--- WORK ORDER 1 ---
In the pensions debate report, why did Mr Webb argue that phasing in the pension changes over two years would not have helped?

--- TEXT SECTION ---
Significant monitoring is needed to ensure that the inevitable challenges that follow the April at-retirement reforms are dealt with by the next government, according to shadow pensions minister Gregg McClymont, who committed Labour to doing so if elected in May.

During a debate between Mr McClymont and pensions minister Steve Webb hosted by the Society of Pension Professionals, the Labour MP for Cumbernauld, Kilsyth and Kirkintilloch East reiterated that his party would monitor but not unwind the pension freedoms announced at last year’s Budget.

Mr McClymont said the governing parties would “lose face” if they have to intervene post-April, as they don’t want to be now seen as “too paternalistic”, adding Labour are more concerned about people potentially squandering their pension pots or being the victim of scams.

On the paternalism point, Mr Webb responded that while that was certainly the driver behind auto-enrolment, such a stance should end at retirement.

Mr McClymont also stated that the next government must pay close attention to income drawdown as it rises in popularity, while annuities potentially lose out. He also appears to be a fan of collective defined contribution products due to the sharing of longevity risks.

“Government must respond creatively to the problems that arise, while providers must offer products that build up a pot and turn it into a retirement income, not just long-term savings products; longevity risk must be shared.”

He also argued that the Pension Wise roll-out has been rushed, giving the example of a friend in his constituency who is set to become a guidance giver, but has not yet begun formal training for the role.

The Pensions Advisory Service, which will run the telephony channel of the service, has said all guidance staff will complete a CII level three certificate before taking up front line responsibilities.

“People will expect a more substantial package from the guidance,” Mr McClymont noted, adding that many in the country will have no experience of going to get financial advice, so it will not be the obvious next step.

Mr Webb responded that there was no perfect way of implementing the changes that the chancellor laid out last March, pointing out that doing things over two years would have just meant a doubling in the number of people building up a desire to take advantage of the freedoms.

“The vast bulk of people will go via the web or phone, which are already up and running,” he suggested, adding that the Pension Wise website received a huge surge in traffic following the airing of the first television advert for the service on Sunday evening.

Setting out his stall for the next government, Mr Webb reiterated earlier points about the need for proper structural tax reform rather than “tweaking”.

He again suggested a 33 per cent flat rate and reduction in the annual allowance, which could be cost neutral for the government via salary sacrifice, and if done correctly it could wipe out the need for a lifetime allowance which was deemed “a tax on promotion”.

Mr McClymont rebuffed the claim, adding that Labour leader Ed Miliband’s recent proposals for a major raid on pension tax relief were not the last word. He accused the coalition of using tax relief as a well to raise money from, noting that the majority of lower earners see no impact at all.

The pair also clashed on auto-enrolment, which Mr McClymont said was a long way from being a success, stating that Mr Webb had been sluggish on the policy and distracted by reforms to the state pension.

Mr Webb had tabled the idea of tweaking auto-enrolment to integrated long-term care products, which Mr McClymont was concerned about.

“I’m worried about care product integration, I think there’s still a lot of work to be done in terms of small firm staging... the battle is not yet won,” he stated.

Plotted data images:
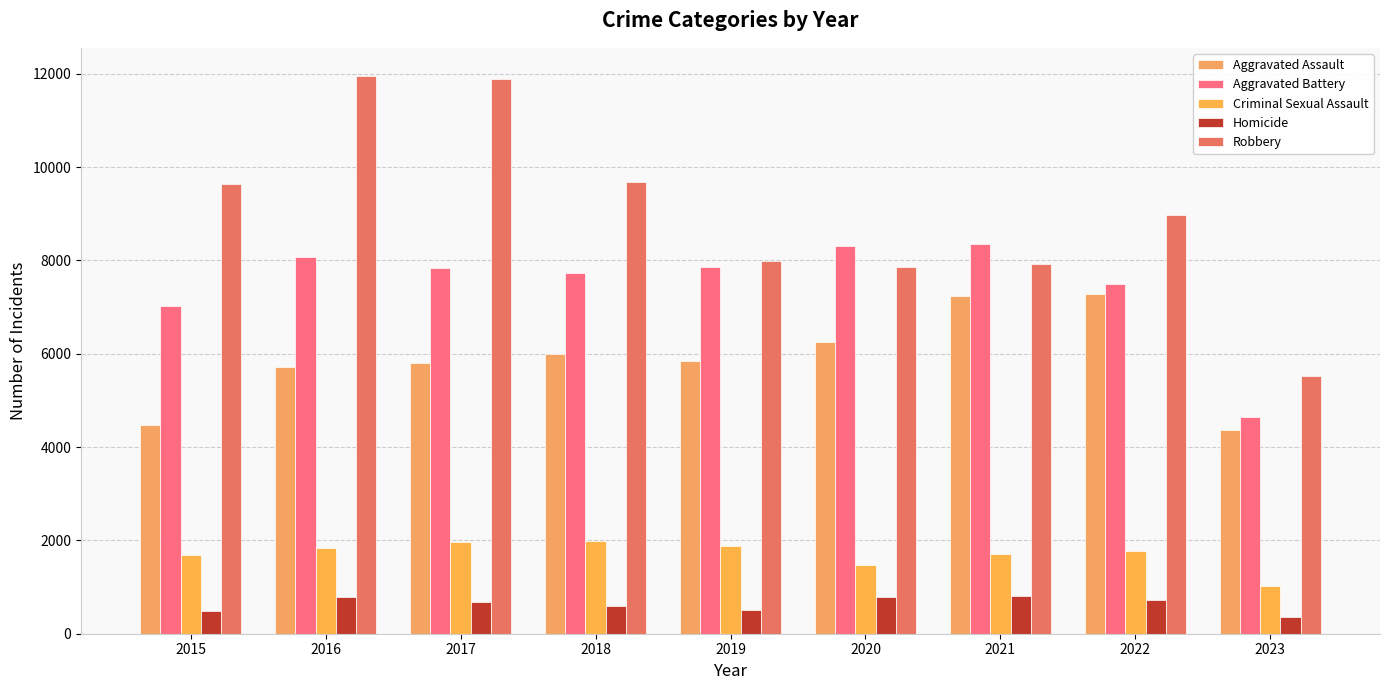

Reading left to right, transcribe all the data shown in this chart.

Aggravated Assault: 2015=4480	2016=5712	2017=5793	2018=6001	2019=5841	2020=6263	2021=7243	2022=7278	2023=4369
Aggravated Battery: 2015=7018	2016=8085	2017=7845	2018=7734	2019=7857	2020=8319	2021=8346	2022=7486	2023=4635
Criminal Sexual Assault: 2015=1680	2016=1831	2017=1957	2018=1998	2019=1888	2020=1467	2021=1700	2022=1769	2023=1031
Homicide: 2015=496	2016=786	2017=672	2018=589	2019=498	2020=787	2021=804	2022=718	2023=368
Robbery: 2015=9638	2016=11960	2017=11880	2018=9680	2019=7994	2020=7855	2021=7918	2022=8965	2023=5521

--- WORK ORDER 2 ---
Reproduce the plotted data images listing above line for line, leaving out the picture.

--- EXPECTED OUTPUT 1 ---
He said that spreading the changes over two years would only have doubled the number of people building up a desire to use the freedoms.

--- EXPECTED OUTPUT 2 ---
Reading left to right, transcribe all the data shown in this chart.

Aggravated Assault: 2015=4480	2016=5712	2017=5793	2018=6001	2019=5841	2020=6263	2021=7243	2022=7278	2023=4369
Aggravated Battery: 2015=7018	2016=8085	2017=7845	2018=7734	2019=7857	2020=8319	2021=8346	2022=7486	2023=4635
Criminal Sexual Assault: 2015=1680	2016=1831	2017=1957	2018=1998	2019=1888	2020=1467	2021=1700	2022=1769	2023=1031
Homicide: 2015=496	2016=786	2017=672	2018=589	2019=498	2020=787	2021=804	2022=718	2023=368
Robbery: 2015=9638	2016=11960	2017=11880	2018=9680	2019=7994	2020=7855	2021=7918	2022=8965	2023=5521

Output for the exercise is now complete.